(Saved entries)

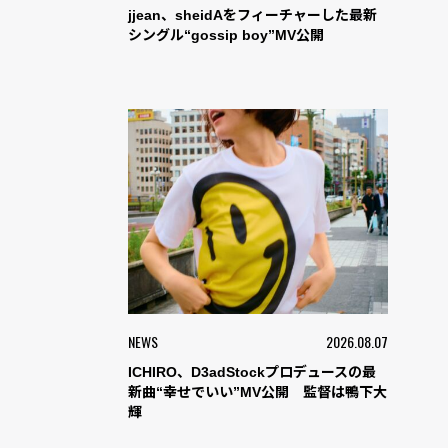
jjean、sheidAをフィーチャーした最新
シングル“gossip boy”MV公開
NEWS
2026.08.07
ICHIRO、D3adStockプロデュースの最
新曲“幸せでいい”MV公開 監督は鴨下大
輝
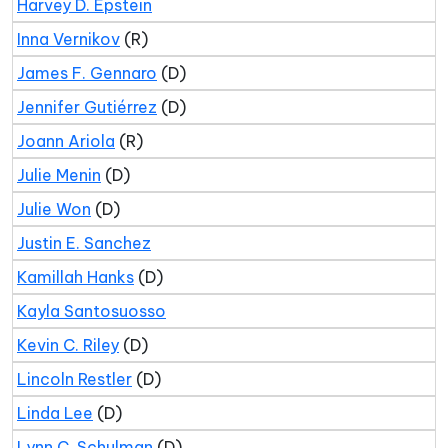
Harvey D. Epstein
Inna Vernikov
(R)
James F. Gennaro
(D)
Jennifer Gutiérrez
(D)
Joann Ariola
(R)
Julie Menin
(D)
Julie Won
(D)
Justin E. Sanchez
Kamillah Hanks
(D)
Kayla Santosuosso
Kevin C. Riley
(D)
Lincoln Restler
(D)
Linda Lee
(D)
Lynn C. Schulman
(D)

**Task directions**
Every record gets retyped exactly; no picture goes into the copy.

**Reply to the exercise**
jjean、sheidAをフィーチャーした最新
シングル“gossip boy”MV公開
NEWS
2026.08.07
ICHIRO、D3adStockプロデュースの最
新曲“幸せでいい”MV公開 監督は鴨下大
輝
Harvey D. Epstein
Inna Vernikov
(R)
James F. Gennaro
(D)
Jennifer Gutiérrez
(D)
Joann Ariola
(R)
Julie Menin
(D)
Julie Won
(D)
Justin E. Sanchez
Kamillah Hanks
(D)
Kayla Santosuosso
Kevin C. Riley
(D)
Lincoln Restler
(D)
Linda Lee
(D)
Lynn C. Schulman
(D)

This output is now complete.